Top of SUPPLIED INFORMATION

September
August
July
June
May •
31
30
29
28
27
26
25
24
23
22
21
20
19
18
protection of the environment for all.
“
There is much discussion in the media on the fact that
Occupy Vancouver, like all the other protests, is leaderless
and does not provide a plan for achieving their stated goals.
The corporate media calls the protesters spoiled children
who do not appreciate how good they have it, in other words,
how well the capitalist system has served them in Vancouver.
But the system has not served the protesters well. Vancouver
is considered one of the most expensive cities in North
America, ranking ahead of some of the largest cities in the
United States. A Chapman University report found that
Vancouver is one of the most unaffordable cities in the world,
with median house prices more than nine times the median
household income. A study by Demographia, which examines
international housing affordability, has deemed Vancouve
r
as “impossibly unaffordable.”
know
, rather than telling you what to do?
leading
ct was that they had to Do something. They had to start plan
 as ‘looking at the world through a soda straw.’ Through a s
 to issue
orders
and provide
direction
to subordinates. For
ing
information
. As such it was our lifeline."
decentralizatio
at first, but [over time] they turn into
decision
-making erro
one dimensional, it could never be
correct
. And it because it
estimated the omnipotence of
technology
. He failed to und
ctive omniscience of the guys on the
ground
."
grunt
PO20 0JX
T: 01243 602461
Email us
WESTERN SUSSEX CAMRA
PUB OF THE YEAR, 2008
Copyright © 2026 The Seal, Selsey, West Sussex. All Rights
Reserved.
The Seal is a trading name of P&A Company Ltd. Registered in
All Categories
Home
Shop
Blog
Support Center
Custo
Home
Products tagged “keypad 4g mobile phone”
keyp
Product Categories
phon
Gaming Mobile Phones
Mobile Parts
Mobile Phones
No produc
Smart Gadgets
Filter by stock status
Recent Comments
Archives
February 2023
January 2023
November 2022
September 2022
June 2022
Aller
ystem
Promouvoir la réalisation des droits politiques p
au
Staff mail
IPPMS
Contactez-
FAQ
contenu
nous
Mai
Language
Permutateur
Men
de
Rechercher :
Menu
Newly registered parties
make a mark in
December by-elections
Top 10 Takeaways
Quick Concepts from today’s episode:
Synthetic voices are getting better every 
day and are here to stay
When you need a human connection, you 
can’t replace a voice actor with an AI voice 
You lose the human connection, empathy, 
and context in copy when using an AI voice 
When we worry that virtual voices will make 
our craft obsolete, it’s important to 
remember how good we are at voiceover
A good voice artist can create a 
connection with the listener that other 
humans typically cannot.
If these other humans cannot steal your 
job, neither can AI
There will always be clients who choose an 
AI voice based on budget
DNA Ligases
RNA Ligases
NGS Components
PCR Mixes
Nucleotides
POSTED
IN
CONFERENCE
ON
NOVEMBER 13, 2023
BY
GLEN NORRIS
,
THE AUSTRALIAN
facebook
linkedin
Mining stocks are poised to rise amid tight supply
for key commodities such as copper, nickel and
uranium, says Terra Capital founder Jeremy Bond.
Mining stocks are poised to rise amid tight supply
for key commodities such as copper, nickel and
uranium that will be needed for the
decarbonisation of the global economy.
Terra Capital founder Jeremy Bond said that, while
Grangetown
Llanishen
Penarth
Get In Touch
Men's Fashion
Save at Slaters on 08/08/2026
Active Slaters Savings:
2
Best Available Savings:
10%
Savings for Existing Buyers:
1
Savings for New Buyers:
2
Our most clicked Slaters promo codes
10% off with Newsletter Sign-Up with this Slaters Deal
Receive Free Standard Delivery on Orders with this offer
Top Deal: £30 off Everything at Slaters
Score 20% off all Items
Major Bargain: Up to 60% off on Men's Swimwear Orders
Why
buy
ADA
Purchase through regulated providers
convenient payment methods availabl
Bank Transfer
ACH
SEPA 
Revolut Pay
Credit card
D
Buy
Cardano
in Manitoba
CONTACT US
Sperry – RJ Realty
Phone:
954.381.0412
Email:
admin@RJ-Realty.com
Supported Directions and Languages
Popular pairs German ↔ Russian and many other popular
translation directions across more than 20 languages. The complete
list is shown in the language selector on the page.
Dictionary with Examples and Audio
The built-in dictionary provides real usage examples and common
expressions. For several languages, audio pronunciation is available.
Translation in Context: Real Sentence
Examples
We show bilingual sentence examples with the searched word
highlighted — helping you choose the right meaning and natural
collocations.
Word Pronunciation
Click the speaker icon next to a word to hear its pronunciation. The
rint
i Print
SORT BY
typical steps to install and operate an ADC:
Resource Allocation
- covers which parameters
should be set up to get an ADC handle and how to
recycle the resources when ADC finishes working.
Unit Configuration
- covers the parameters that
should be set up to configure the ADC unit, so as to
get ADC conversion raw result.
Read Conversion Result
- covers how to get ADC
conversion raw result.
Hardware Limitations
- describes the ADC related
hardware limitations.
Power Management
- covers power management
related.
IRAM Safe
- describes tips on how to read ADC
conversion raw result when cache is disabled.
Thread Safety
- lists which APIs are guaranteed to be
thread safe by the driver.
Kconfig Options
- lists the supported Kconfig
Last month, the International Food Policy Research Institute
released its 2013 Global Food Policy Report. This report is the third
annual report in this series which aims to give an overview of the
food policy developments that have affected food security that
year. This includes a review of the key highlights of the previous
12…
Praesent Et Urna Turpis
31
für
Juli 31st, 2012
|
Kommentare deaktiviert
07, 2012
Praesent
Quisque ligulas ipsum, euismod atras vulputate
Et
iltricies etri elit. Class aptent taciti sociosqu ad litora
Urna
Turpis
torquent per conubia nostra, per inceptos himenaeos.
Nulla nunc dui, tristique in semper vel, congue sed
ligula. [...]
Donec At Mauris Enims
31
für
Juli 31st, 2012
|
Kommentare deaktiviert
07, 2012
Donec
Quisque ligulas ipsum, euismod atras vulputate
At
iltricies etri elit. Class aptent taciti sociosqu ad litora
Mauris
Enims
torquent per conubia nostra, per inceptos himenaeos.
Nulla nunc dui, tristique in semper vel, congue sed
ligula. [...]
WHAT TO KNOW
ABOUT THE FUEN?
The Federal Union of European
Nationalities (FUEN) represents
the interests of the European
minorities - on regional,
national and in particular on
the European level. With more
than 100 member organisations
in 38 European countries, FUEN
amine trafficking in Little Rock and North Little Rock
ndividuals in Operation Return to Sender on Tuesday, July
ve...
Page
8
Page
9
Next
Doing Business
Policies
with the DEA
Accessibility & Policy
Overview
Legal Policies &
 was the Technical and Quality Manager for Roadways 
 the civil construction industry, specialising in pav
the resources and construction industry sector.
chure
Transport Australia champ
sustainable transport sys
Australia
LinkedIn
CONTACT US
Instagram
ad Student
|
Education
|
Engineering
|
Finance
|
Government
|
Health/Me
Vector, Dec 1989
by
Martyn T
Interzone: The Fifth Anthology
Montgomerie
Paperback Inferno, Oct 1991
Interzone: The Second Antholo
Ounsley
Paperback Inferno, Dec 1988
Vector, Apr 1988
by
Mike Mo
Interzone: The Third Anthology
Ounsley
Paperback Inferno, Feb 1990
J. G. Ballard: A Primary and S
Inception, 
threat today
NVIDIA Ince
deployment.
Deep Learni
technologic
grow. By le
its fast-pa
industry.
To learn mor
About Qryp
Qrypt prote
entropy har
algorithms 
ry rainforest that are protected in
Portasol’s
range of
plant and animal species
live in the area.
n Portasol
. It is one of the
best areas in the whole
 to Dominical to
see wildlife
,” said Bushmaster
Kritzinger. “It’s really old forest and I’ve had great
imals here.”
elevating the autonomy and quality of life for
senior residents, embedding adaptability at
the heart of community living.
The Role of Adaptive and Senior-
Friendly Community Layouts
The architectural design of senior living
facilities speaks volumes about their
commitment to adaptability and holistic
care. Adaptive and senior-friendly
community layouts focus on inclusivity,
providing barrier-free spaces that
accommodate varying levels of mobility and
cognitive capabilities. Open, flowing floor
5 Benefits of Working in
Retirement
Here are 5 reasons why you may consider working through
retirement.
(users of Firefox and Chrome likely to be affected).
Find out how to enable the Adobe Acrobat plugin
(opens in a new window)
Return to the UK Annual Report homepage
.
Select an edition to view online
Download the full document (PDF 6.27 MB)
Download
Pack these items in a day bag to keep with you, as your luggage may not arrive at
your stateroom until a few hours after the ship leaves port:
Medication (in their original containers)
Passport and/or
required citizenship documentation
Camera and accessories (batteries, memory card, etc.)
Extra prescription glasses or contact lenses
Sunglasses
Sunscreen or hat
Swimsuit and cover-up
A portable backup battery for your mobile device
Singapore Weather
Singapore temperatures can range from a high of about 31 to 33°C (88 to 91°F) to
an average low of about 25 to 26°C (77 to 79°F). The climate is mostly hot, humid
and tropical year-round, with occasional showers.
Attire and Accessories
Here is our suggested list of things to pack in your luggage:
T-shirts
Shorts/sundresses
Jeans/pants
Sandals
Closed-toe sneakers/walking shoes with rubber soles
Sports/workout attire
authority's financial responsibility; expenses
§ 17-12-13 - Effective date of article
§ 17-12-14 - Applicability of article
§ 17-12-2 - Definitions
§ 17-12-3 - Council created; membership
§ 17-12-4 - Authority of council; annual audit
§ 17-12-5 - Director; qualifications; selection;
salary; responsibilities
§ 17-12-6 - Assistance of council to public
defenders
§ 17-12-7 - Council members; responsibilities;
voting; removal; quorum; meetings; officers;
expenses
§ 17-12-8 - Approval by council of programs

Bottom of SUPPLIED INFORMATION

* TASK TO COMPLETE:
For this exercise, repeat exactly the lines of the data above from the one with "get ADC conversion raw result." down to the one with "conversion raw result when cache is disabled.", both end lines included.

* TASK OUTPUT:
get ADC conversion raw result.
Read Conversion Result
- covers how to get ADC
conversion raw result.
Hardware Limitations
- describes the ADC related
hardware limitations.
Power Management
- covers power management
related.
IRAM Safe
- describes tips on how to read ADC
conversion raw result when cache is disabled.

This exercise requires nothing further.